DIRECTIVE:
Revise the items below by replacing "Sitemap" with "Site Map" wherever it occurs, keeping every other line unchanged.

DATA FOR ANALYSIS:
<<<<

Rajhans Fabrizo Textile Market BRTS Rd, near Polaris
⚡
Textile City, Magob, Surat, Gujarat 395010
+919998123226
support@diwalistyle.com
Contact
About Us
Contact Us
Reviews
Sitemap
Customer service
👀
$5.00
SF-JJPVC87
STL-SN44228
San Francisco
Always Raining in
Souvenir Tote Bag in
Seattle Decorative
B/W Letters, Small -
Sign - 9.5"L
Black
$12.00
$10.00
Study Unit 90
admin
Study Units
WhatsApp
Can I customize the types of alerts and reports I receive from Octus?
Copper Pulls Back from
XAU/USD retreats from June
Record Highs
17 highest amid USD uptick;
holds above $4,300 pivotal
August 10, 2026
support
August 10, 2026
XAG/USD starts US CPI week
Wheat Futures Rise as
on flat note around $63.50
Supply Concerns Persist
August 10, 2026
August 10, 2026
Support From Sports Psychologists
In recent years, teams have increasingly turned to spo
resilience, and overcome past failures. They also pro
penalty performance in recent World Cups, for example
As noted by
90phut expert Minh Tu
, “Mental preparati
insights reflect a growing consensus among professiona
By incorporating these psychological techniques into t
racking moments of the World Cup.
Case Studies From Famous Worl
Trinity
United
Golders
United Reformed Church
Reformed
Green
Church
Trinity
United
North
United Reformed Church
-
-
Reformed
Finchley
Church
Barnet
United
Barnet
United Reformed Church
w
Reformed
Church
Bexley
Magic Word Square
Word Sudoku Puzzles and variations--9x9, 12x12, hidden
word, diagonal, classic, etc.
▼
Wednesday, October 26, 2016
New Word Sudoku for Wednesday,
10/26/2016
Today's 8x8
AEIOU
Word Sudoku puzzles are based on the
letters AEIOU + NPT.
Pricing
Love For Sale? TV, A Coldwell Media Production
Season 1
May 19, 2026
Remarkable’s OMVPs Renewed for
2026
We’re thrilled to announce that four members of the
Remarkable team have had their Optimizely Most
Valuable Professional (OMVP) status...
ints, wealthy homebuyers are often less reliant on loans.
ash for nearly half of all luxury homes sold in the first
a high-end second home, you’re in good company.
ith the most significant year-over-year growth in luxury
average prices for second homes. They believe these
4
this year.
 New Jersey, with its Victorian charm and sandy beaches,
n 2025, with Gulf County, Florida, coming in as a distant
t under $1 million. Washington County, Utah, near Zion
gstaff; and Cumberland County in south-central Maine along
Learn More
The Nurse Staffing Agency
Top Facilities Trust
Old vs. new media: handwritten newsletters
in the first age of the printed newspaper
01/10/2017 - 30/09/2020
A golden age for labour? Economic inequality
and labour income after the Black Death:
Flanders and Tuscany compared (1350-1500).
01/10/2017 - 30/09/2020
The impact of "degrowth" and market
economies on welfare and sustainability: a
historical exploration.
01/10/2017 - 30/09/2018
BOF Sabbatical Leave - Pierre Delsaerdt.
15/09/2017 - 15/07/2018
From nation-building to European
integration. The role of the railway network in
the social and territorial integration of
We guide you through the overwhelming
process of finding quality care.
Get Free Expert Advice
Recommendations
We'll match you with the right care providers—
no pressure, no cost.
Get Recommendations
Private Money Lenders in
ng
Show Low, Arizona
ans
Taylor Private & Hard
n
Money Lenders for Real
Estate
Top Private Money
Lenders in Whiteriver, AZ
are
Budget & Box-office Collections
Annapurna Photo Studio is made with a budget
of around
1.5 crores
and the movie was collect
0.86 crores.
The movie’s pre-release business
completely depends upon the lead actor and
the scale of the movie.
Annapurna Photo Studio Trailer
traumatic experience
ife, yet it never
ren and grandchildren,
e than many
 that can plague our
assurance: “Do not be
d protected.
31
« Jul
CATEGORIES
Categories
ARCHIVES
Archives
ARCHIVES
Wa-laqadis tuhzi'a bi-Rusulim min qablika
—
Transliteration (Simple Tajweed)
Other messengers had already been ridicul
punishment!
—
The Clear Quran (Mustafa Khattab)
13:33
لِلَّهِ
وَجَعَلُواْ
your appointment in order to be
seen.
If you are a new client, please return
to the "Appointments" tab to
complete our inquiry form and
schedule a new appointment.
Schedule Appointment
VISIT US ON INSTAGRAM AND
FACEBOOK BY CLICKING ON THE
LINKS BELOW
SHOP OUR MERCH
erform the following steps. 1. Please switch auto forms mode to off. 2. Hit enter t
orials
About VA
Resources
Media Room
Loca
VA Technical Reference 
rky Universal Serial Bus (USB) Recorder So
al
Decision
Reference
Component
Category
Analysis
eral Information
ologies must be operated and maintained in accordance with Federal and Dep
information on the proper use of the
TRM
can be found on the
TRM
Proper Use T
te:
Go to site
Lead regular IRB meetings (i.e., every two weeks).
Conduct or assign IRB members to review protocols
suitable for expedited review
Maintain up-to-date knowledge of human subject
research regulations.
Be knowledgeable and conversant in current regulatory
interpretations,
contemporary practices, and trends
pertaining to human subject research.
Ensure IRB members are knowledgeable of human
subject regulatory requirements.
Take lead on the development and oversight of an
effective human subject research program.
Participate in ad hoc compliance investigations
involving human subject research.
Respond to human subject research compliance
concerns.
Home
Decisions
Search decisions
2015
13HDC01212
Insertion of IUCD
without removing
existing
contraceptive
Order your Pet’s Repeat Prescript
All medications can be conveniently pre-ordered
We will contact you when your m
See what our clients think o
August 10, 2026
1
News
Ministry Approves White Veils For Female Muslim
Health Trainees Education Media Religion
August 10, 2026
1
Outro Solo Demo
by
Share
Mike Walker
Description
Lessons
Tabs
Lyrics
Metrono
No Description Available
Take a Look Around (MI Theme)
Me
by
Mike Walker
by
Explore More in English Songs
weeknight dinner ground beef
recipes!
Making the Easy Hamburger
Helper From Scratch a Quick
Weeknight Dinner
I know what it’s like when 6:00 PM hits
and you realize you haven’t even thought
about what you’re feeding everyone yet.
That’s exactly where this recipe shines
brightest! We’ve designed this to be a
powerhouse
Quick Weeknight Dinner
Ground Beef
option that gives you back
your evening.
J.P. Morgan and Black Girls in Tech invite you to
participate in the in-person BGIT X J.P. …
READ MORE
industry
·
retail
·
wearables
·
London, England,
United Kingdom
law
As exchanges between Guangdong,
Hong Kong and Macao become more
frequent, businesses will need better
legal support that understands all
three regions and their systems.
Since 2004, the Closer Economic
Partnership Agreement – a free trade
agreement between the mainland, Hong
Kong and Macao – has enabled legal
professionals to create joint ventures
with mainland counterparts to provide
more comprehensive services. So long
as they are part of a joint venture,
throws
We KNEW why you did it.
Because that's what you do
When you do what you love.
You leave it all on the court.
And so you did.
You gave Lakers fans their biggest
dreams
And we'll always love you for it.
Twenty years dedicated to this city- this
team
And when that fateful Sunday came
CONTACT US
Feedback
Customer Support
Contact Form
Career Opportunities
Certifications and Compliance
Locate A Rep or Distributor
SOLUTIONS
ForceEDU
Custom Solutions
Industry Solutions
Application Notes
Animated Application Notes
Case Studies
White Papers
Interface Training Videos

>>>>

ANSWER TO THIS PROBLEM:
Rajhans Fabrizo Textile Market BRTS Rd, near Polaris
⚡
Textile City, Magob, Surat, Gujarat 395010
+919998123226
support@diwalistyle.com
Contact
About Us
Contact Us
Reviews
Site Map
Customer service
👀
$5.00
SF-JJPVC87
STL-SN44228
San Francisco
Always Raining in
Souvenir Tote Bag in
Seattle Decorative
B/W Letters, Small -
Sign - 9.5"L
Black
$12.00
$10.00
Study Unit 90
admin
Study Units
WhatsApp
Can I customize the types of alerts and reports I receive from Octus?
Copper Pulls Back from
XAU/USD retreats from June
Record Highs
17 highest amid USD uptick;
holds above $4,300 pivotal
August 10, 2026
support
August 10, 2026
XAG/USD starts US CPI week
Wheat Futures Rise as
on flat note around $63.50
Supply Concerns Persist
August 10, 2026
August 10, 2026
Support From Sports Psychologists
In recent years, teams have increasingly turned to spo
resilience, and overcome past failures. They also pro
penalty performance in recent World Cups, for example
As noted by
90phut expert Minh Tu
, “Mental preparati
insights reflect a growing consensus among professiona
By incorporating these psychological techniques into t
racking moments of the World Cup.
Case Studies From Famous Worl
Trinity
United
Golders
United Reformed Church
Reformed
Green
Church
Trinity
United
North
United Reformed Church
-
-
Reformed
Finchley
Church
Barnet
United
Barnet
United Reformed Church
w
Reformed
Church
Bexley
Magic Word Square
Word Sudoku Puzzles and variations--9x9, 12x12, hidden
word, diagonal, classic, etc.
▼
Wednesday, October 26, 2016
New Word Sudoku for Wednesday,
10/26/2016
Today's 8x8
AEIOU
Word Sudoku puzzles are based on the
letters AEIOU + NPT.
Pricing
Love For Sale? TV, A Coldwell Media Production
Season 1
May 19, 2026
Remarkable’s OMVPs Renewed for
2026
We’re thrilled to announce that four members of the
Remarkable team have had their Optimizely Most
Valuable Professional (OMVP) status...
ints, wealthy homebuyers are often less reliant on loans.
ash for nearly half of all luxury homes sold in the first
a high-end second home, you’re in good company.
ith the most significant year-over-year growth in luxury
average prices for second homes. They believe these
4
this year.
 New Jersey, with its Victorian charm and sandy beaches,
n 2025, with Gulf County, Florida, coming in as a distant
t under $1 million. Washington County, Utah, near Zion
gstaff; and Cumberland County in south-central Maine along
Learn More
The Nurse Staffing Agency
Top Facilities Trust
Old vs. new media: handwritten newsletters
in the first age of the printed newspaper
01/10/2017 - 30/09/2020
A golden age for labour? Economic inequality
and labour income after the Black Death:
Flanders and Tuscany compared (1350-1500).
01/10/2017 - 30/09/2020
The impact of "degrowth" and market
economies on welfare and sustainability: a
historical exploration.
01/10/2017 - 30/09/2018
BOF Sabbatical Leave - Pierre Delsaerdt.
15/09/2017 - 15/07/2018
From nation-building to European
integration. The role of the railway network in
the social and territorial integration of
We guide you through the overwhelming
process of finding quality care.
Get Free Expert Advice
Recommendations
We'll match you with the right care providers—
no pressure, no cost.
Get Recommendations
Private Money Lenders in
ng
Show Low, Arizona
ans
Taylor Private & Hard
n
Money Lenders for Real
Estate
Top Private Money
Lenders in Whiteriver, AZ
are
Budget & Box-office Collections
Annapurna Photo Studio is made with a budget
of around
1.5 crores
and the movie was collect
0.86 crores.
The movie’s pre-release business
completely depends upon the lead actor and
the scale of the movie.
Annapurna Photo Studio Trailer
traumatic experience
ife, yet it never
ren and grandchildren,
e than many
 that can plague our
assurance: “Do not be
d protected.
31
« Jul
CATEGORIES
Categories
ARCHIVES
Archives
ARCHIVES
Wa-laqadis tuhzi'a bi-Rusulim min qablika
—
Transliteration (Simple Tajweed)
Other messengers had already been ridicul
punishment!
—
The Clear Quran (Mustafa Khattab)
13:33
لِلَّهِ
وَجَعَلُواْ
your appointment in order to be
seen.
If you are a new client, please return
to the "Appointments" tab to
complete our inquiry form and
schedule a new appointment.
Schedule Appointment
VISIT US ON INSTAGRAM AND
FACEBOOK BY CLICKING ON THE
LINKS BELOW
SHOP OUR MERCH
erform the following steps. 1. Please switch auto forms mode to off. 2. Hit enter t
orials
About VA
Resources
Media Room
Loca
VA Technical Reference 
rky Universal Serial Bus (USB) Recorder So
al
Decision
Reference
Component
Category
Analysis
eral Information
ologies must be operated and maintained in accordance with Federal and Dep
information on the proper use of the
TRM
can be found on the
TRM
Proper Use T
te:
Go to site
Lead regular IRB meetings (i.e., every two weeks).
Conduct or assign IRB members to review protocols
suitable for expedited review
Maintain up-to-date knowledge of human subject
research regulations.
Be knowledgeable and conversant in current regulatory
interpretations,
contemporary practices, and trends
pertaining to human subject research.
Ensure IRB members are knowledgeable of human
subject regulatory requirements.
Take lead on the development and oversight of an
effective human subject research program.
Participate in ad hoc compliance investigations
involving human subject research.
Respond to human subject research compliance
concerns.
Home
Decisions
Search decisions
2015
13HDC01212
Insertion of IUCD
without removing
existing
contraceptive
Order your Pet’s Repeat Prescript
All medications can be conveniently pre-ordered
We will contact you when your m
See what our clients think o
August 10, 2026
1
News
Ministry Approves White Veils For Female Muslim
Health Trainees Education Media Religion
August 10, 2026
1
Outro Solo Demo
by
Share
Mike Walker
Description
Lessons
Tabs
Lyrics
Metrono
No Description Available
Take a Look Around (MI Theme)
Me
by
Mike Walker
by
Explore More in English Songs
weeknight dinner ground beef
recipes!
Making the Easy Hamburger
Helper From Scratch a Quick
Weeknight Dinner
I know what it’s like when 6:00 PM hits
and you realize you haven’t even thought
about what you’re feeding everyone yet.
That’s exactly where this recipe shines
brightest! We’ve designed this to be a
powerhouse
Quick Weeknight Dinner
Ground Beef
option that gives you back
your evening.
J.P. Morgan and Black Girls in Tech invite you to
participate in the in-person BGIT X J.P. …
READ MORE
industry
·
retail
·
wearables
·
London, England,
United Kingdom
law
As exchanges between Guangdong,
Hong Kong and Macao become more
frequent, businesses will need better
legal support that understands all
three regions and their systems.
Since 2004, the Closer Economic
Partnership Agreement – a free trade
agreement between the mainland, Hong
Kong and Macao – has enabled legal
professionals to create joint ventures
with mainland counterparts to provide
more comprehensive services. So long
as they are part of a joint venture,
throws
We KNEW why you did it.
Because that's what you do
When you do what you love.
You leave it all on the court.
And so you did.
You gave Lakers fans their biggest
dreams
And we'll always love you for it.
Twenty years dedicated to this city- this
team
And when that fateful Sunday came
CONTACT US
Feedback
Customer Support
Contact Form
Career Opportunities
Certifications and Compliance
Locate A Rep or Distributor
SOLUTIONS
ForceEDU
Custom Solutions
Industry Solutions
Application Notes
Animated Application Notes
Case Studies
White Papers
Interface Training Videos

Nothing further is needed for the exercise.